Otros testimonios son más claros e incontestables, como el número de inmigrantes que dejan de solicitan visado, o los trabajadores residentes extranjeros, población directamente proporcional a la pujanza empresarial del mercado receptor. Si la emigración regulada baja bruscamente o llega a cuentagotas, es que la economía nacional es incapaz de absorber una mano de obra que busca destinos con condiciones más atractivas.

Pero si hay una señal demoledora es la cantidad de bajos comerciales sin actividad  en el centro de las ciudades, o con el cartel colgado de se vende o alquila, un hito que denuncia el ralentí e incluso la parálisis de la economía circular. 

Es esta la imagen más repetida desde la Gran Recesión de 2008. Pese a las previsiones más o menos optimistas de los sucesivos Ejecutivos que han pasado por Moncloa desde entonces, la realidad es que necesidades como el acceso a la vivienda, energía,  luz, calefacción o agua sanitaria, se han convertido en una carrera de obstáculos, cuando no en un más que controvertido lujo. Un descuadre en el que el mayor actor es el Gobierno, responsable de administrar el Estado para materializar los derechos ciudadanos consagrados en la Constitución, cuyo alegato cansino es la falta de dinero, como abismo grabado a fuego en la retina del respetable, reiteradamente invocado para exigir al pueblo un sacrificio a estas alturas ya inadmisible.

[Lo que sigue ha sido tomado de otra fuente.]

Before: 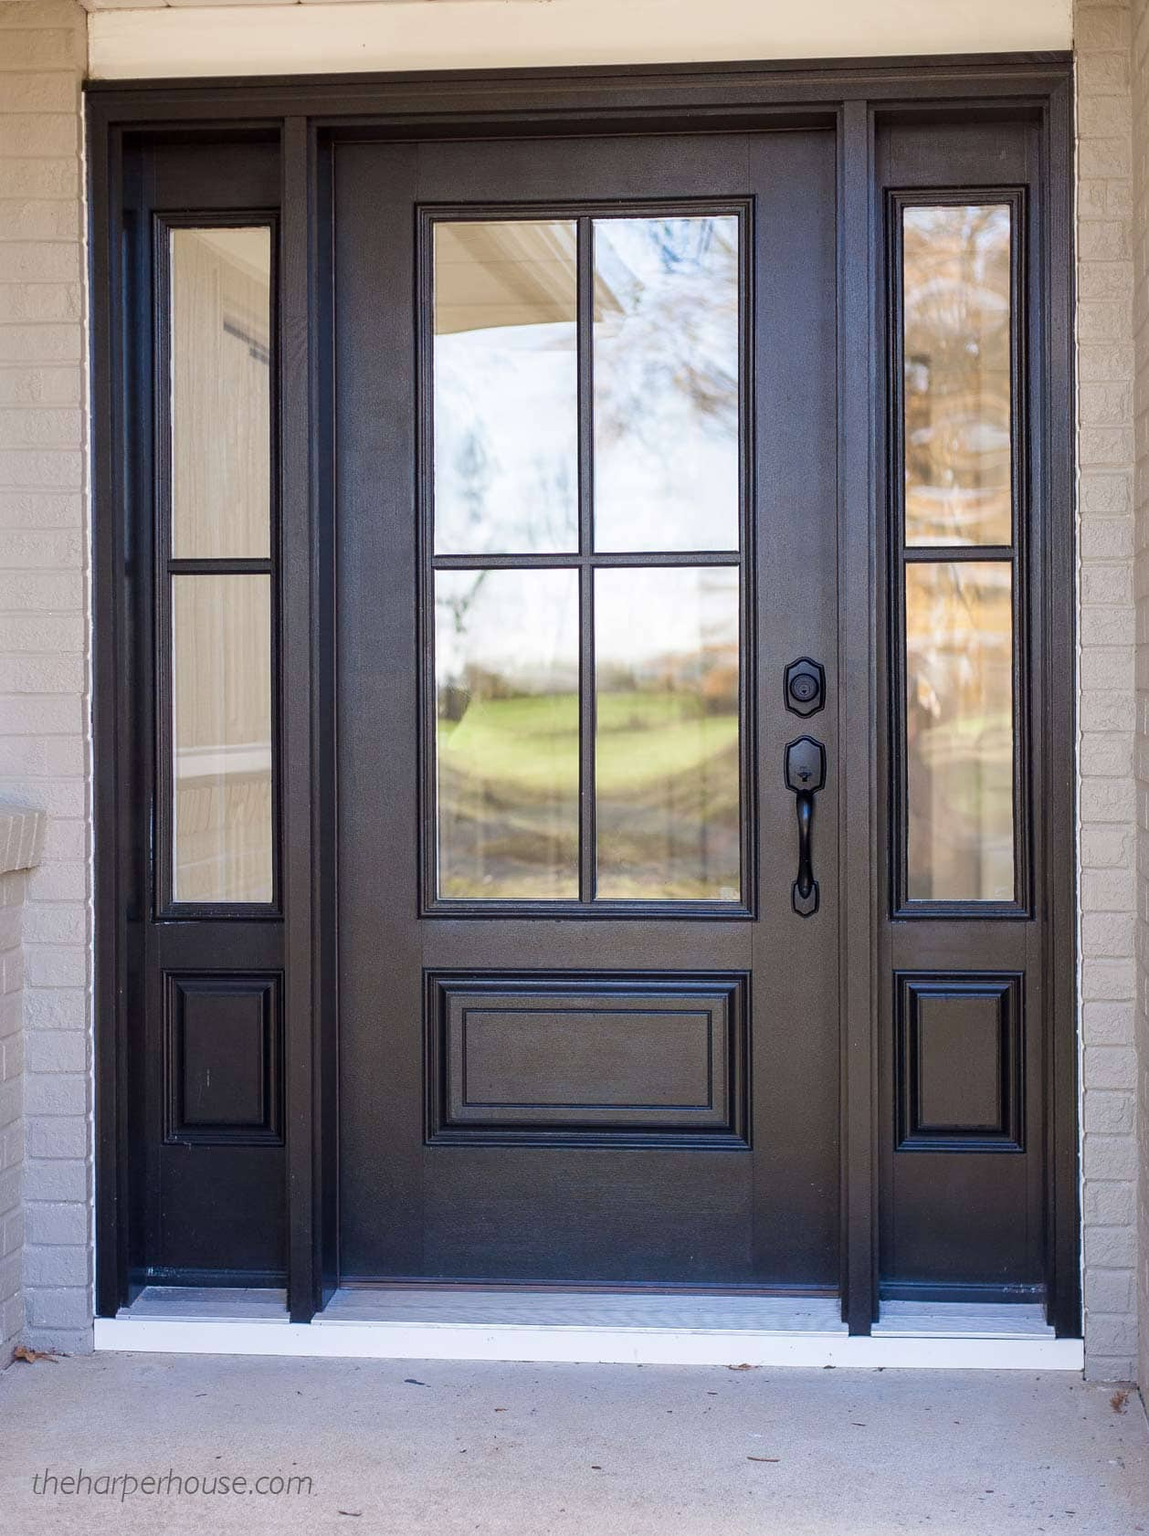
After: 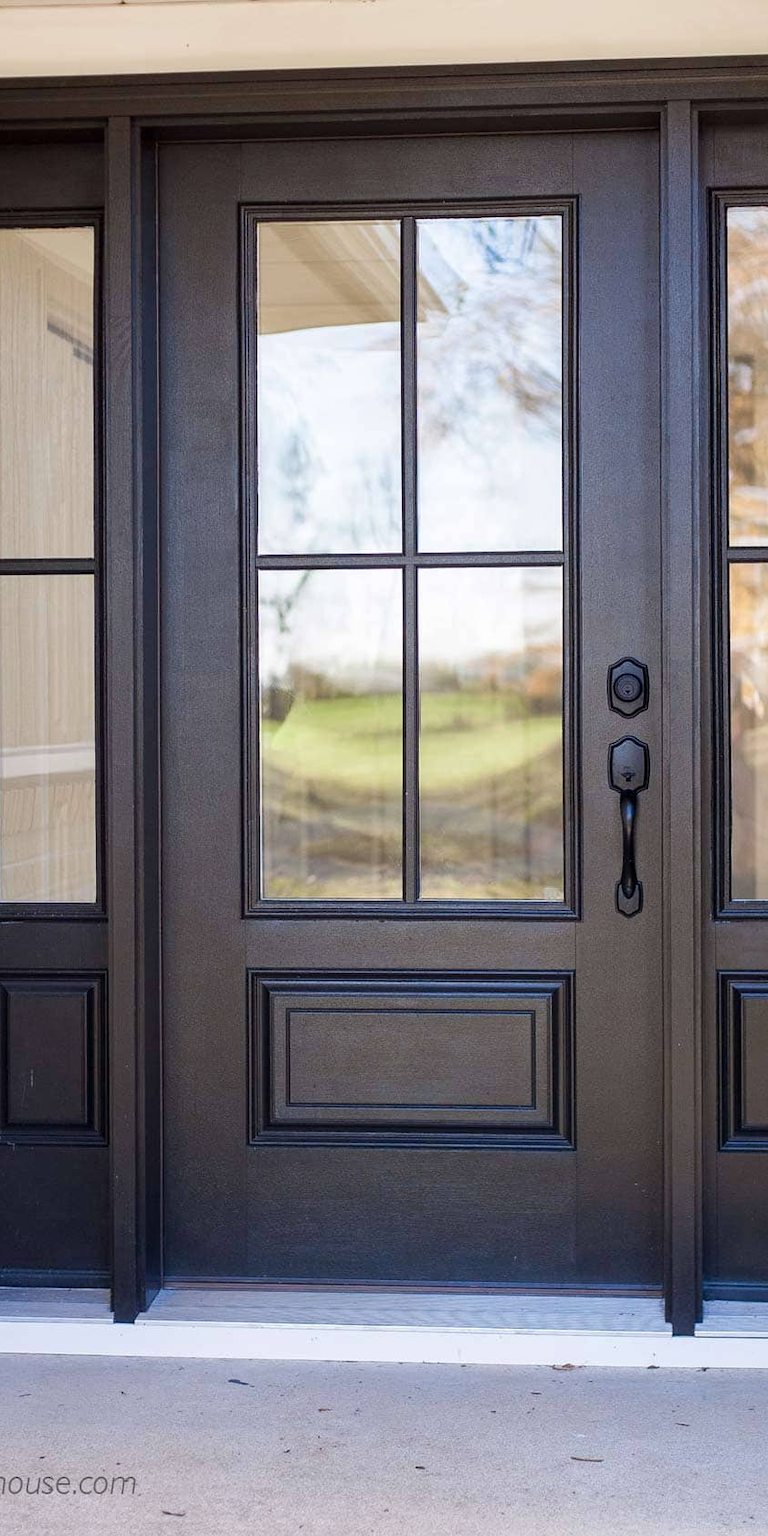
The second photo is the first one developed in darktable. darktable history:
crop: left 15.364%, right 17.781%
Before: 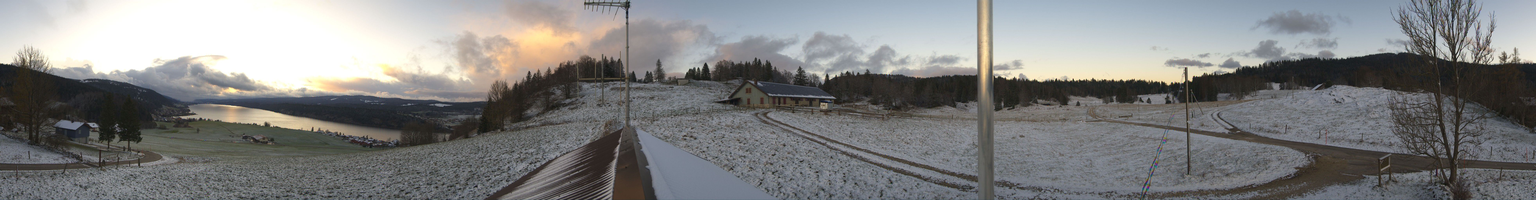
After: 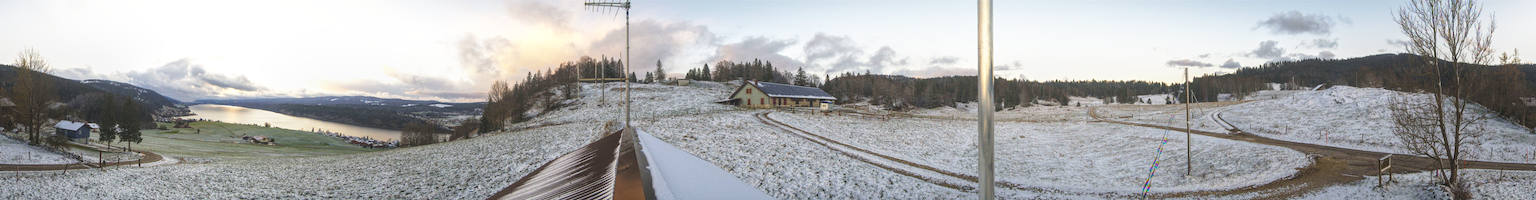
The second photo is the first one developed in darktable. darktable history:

Sin embargo,  desde las cuatro últimas legislaturas, la carrera por el poder se ha saldado con un circo de legisladores incompetentes. Los escaños del Congreso ponen de manifiesto que el único dios de sus señorías son los intereses privados o partidistas. No ya por su incapacidad para ceder  un mínimo en beneficio de la ciudadanía, a la que por otro lado representan, sino por dejarse arrastrar por la inercia desde hace 11 años, sin que ninguna formación se haya tomado la molestia de desarrollar un proyecto ilusionante, capaz de obtener el respaldo mayoritario del electorado.

En esta tesitura, los diputados -y senadores-, que llevan cobrando sueldo desde que tomaron posesión en abril, no sólo se han ido de vacaciones sin haber dado aún un palo al agua, sino que entre julio y agosto han colocado a 400 amigos como asesores, a costa del bolsillo de unos ciudadanos, acostumbrados ya a que la tropelía sea hábito, abundando en el principio sociológico de que cuando un problema se convierte en rutina deja de ser problema. Y la pregunta del millón es, si cuando en una empresa alguien no la rasca  acaba en la calle, ¿por qué a los políticos no se les da también puerta? ¿Acaso los ciudadanos no merecen más respeto y un gobierno responsable?